The time when nothing happens

It doesn’t seem to matter how long they’ve been coming to the woods, when children first arrive there is always a space of time where nothing happens. They sit, they wait, they hang on their parents’ shoulders. I worry that I’m not providing enough.

The temptation at this point, is to start making suggestions, ‘why don’t you guys play tag?’, ‘would anyone like me to get some tools out?’, ‘you could help me collect some firewood’. But invariably my suggestions are met with shrugs, blank stares or outright refusals.

It’s like that uncomfortable lull in a conversation with someone you don’t know so well. You can’t stand to just stare at one another but you don’t want to come across as a gibbering idiot in an attempt to fill the awkward silence either.

But something always happens. (Because otherwise we’d all be sat staring at each other, trapped in an endless cycle of not knowing whether we should be looking at someone’s nose or eyes or hands while we’re waiting for inspiration to strike.)

With the children in the woods, there is no identifiable moment when they’re struck upon the head with inspiration. It isn’t even entirely obvious, as they are all slipping away, where they’ve gone or with whom. And what are they doing? That’s anyone’s guess.
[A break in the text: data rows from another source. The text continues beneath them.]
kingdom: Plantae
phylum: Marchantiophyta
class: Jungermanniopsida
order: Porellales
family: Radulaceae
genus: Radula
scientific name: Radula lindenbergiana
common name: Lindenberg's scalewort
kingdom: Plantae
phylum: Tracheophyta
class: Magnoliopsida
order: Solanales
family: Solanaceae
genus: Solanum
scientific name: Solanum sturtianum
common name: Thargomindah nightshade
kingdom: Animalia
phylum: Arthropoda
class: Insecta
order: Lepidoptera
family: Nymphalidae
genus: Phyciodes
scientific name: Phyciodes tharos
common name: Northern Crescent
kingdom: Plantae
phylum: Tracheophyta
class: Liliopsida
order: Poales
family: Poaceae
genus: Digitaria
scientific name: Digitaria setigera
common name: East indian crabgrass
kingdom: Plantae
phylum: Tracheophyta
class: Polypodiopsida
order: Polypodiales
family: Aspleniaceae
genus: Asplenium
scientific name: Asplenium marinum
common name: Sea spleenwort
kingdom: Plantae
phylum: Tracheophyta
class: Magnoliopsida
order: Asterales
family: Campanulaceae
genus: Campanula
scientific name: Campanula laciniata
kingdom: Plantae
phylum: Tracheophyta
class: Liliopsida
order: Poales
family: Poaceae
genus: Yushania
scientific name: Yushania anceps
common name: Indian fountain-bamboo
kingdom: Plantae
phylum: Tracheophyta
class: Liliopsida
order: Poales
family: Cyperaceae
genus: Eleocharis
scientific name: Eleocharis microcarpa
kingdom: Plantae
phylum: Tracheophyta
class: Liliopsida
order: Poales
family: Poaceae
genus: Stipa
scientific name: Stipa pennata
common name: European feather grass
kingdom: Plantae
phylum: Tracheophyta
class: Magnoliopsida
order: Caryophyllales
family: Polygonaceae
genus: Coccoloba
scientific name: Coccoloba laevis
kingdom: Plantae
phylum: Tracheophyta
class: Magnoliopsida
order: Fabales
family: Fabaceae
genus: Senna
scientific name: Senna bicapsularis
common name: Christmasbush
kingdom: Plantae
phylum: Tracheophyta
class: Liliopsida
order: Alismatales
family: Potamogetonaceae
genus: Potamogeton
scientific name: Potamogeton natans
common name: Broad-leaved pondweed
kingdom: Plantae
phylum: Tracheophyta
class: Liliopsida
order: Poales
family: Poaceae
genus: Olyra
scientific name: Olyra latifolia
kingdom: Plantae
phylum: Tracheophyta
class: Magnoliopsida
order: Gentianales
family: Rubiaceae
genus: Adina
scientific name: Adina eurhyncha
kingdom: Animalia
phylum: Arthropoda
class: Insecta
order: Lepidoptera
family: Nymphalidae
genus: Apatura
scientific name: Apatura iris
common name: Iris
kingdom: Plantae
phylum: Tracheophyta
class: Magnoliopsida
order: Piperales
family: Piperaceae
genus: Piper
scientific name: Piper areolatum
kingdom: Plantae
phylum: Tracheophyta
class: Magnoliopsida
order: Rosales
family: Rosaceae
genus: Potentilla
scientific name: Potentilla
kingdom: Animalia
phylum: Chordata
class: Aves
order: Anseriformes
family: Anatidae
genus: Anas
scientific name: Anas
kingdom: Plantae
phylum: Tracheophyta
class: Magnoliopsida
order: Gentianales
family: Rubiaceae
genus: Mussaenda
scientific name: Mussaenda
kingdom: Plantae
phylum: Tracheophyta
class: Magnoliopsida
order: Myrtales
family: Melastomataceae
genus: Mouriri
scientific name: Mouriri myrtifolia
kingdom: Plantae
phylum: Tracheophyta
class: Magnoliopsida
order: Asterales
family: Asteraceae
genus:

If you leave them long enough, don’t break the spell, and don’t try to work out whether they’re learning anything, they will invariable come back with Big Plans: tickets for a show; something delicious for you to eat; or a request to get a rope really high up a tree (usually best not to ask why).

I give them the space and the time – even when that time seems endless and I’m worried I should be doing more to support them or engage them or to facilitate their learning. They just go right ahead and get on with it – I’m mostly there to apply plasters.

And now here I am, here you are, here we all are – with nothing but time. Some, but not most, of us have no demands on our shoulders other than those we create for ourselves. And to be honest, I feel exactly like those kids do at the beginning of every forest school. Waiting for something to happen. Waiting for inspiration to strike. Wishing I could just rest my head on my mum’s shoulder while she produced packets of crisps for me to snack on.

I feel really lucky to have seen this same process enacted hundreds of times. Because even though I know that the kids always find something awesome to do, the moments before still fill me with anxiety that the children won’t get anything out of being in the woods. But they always do. I know they always do.

Which means that I know that I will. And I know that you will too. Right now we’re all those kids right now – isolated in a great big wilderness, no one expecting anything from us, not knowing how the day is going to pan out, disappointed that none of our friends are around. We are all going to have some Great Ideas.

Maybe they will be small great ideas, enacted on a small scale with not many others even knowing they’re being done. And maybe they will be world changing Big Great Ideas. Everybody’s idea of a good time is different.

Take heart out there – each of us on our own island – and take the advice of someone who’s seen it hundreds of times before. The seemingly endless expanse of nothing always gets filled with something.